Are you one of those owners or managers who has trouble delegating responsibility to other employees? If so, then it’s likely you carry a high stress load and may never have enough time to get everything done.
However, if you are able to delegate responsibility of routine activities to the team of employees around you, then it’s likely you’ll manage your time more effectively and free up your energy to focus on improving operations and planning for the future. You’ll also realize that, as you empower employees with more responsibility, they will work harder and be more satisfied with their jobs because they understand they are important to the team.
Here are some techniques that will help when deciding when to delegate tasks and how to find the employees who can accomplish them effectively.
- Review your task list. First, decide what tasks you will delegate. Look at the list of everything you need to do in a day and determine which projects could be completed easily by someone else.
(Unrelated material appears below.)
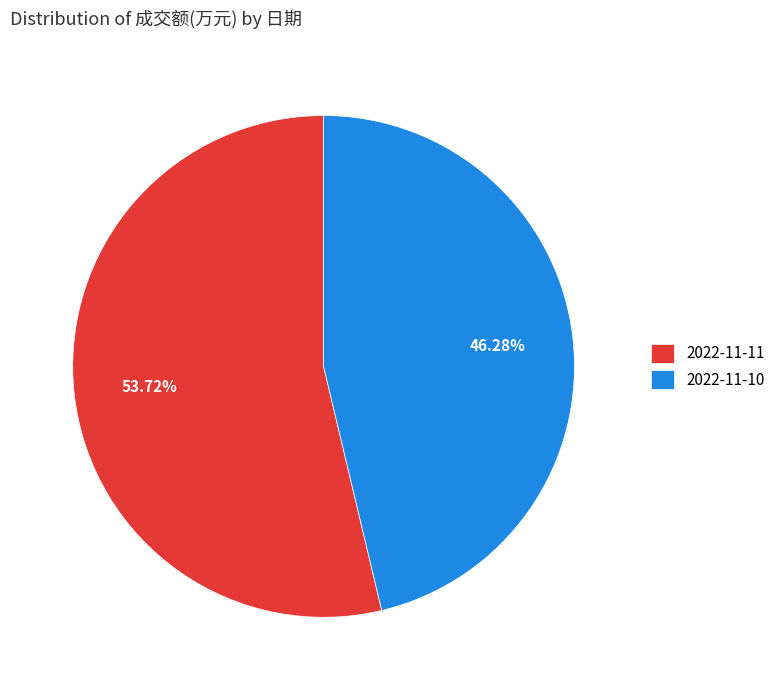

Which has a higher value, 2022-11-11 or 2022-11-10?

2022-11-11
By eliminating time-consuming, low-return jobs from your routine, you’ll be able to spend more time on jobs that require your specific set of skills.
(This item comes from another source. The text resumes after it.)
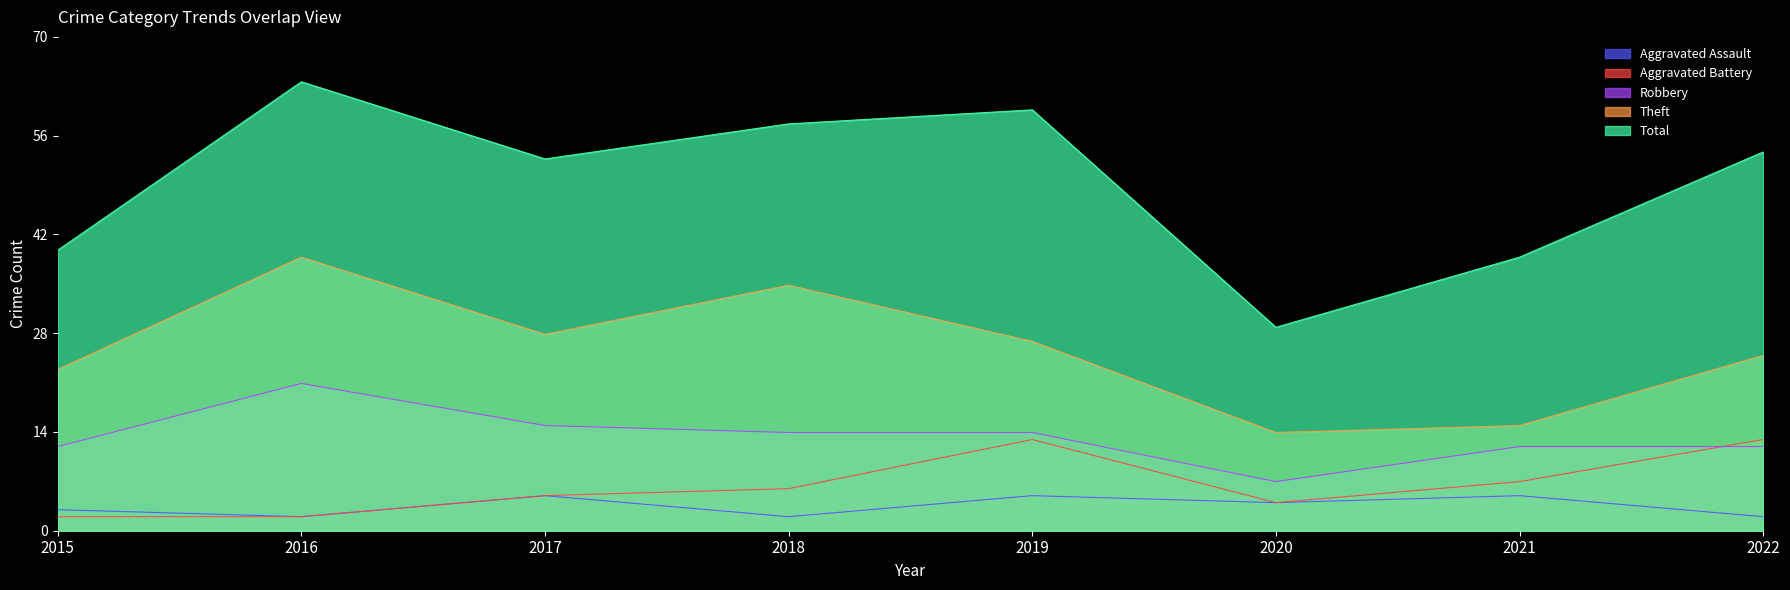

The value of Aggravated Assault at 2019 is 9. True or false?

False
- Match the employee to the task. You obviously want to delegate tasks to employees who can handle them, but don’t overlook people who may not have the proper skills yet. Investing in your employees through training will help you develop a strong staff. Newer employees may be well-suited to a task, they just need proper coaching. When you delegate a task that expands an employee’s knowledge or skill base, you have expanded your support base. When that task comes up in the future, you’ll have more staff who can complete the job.
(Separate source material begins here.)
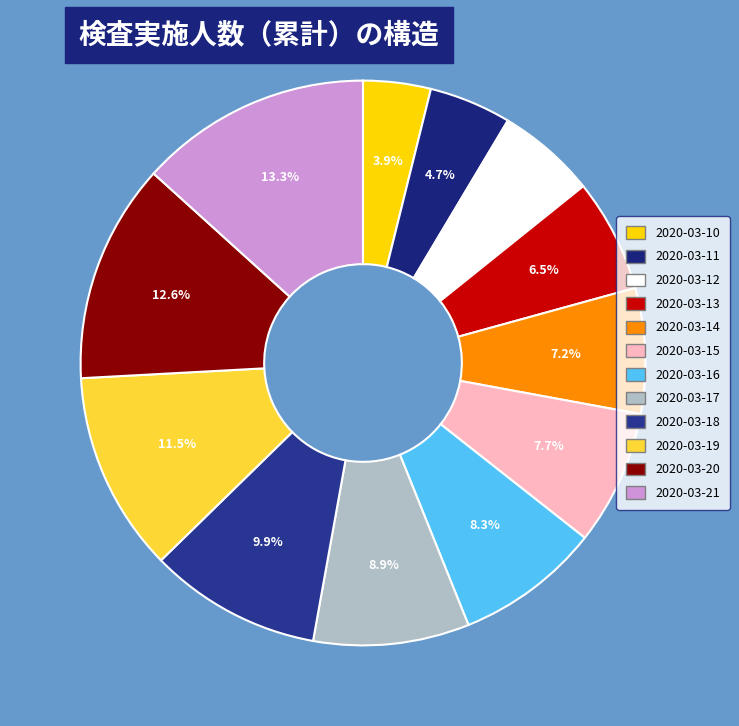

Combined, do 2020-03-18 and 2020-03-13 account for over 50%?

No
- Be specific. Delegate whole projects that enable the employee to work start to finish on one task. When assigning a task, explain why the job needs to be done, the expected results, deadlines and any ongoing reporting that may be necessary. Also explain how the task fits into your business’s overall goals. This communication helps the employee understand they have a sizable role in the success of the business. After you explain the assignment to the employee, have them repeat it back to you in their own words to ensure you both understand each other.
- Encourage communication. Make sure employees know they can come to you when they have questions or ideas about the task you’ve given them. Not only does this knowledge make them feel more appreciated, but also it will encourage them to share cost- or time-saving ideas. It also helps catch minor mistakes before they become larger problems.
- Give the appropriate authority. When you delegate a task, give the employee the authority to make their own decisions, then get out of the way. If you end up micromanaging the task, it could end up being more work for both of you and leave your employee frustrated. If you micromanage, you may need to accept the fact that there is more than one way to complete the project, as the employee may want to try their own ideas. Give help when requested, but do not do the entire job for the employee. Otherwise, they will not develop confidence in themselves. Realize that this approach means the employee may make mistakes, but that failure is a part of learning.
- Give credit where credit is due. Don’t take the project back until it is complete. Then when it is finished, give the employee feedback. Consider also giving the employee public recognition if it’s appropriate to the situation. True recognition rewards the employee who completed the project and reinforces good work habits. It also sets a standard for other employees to follow.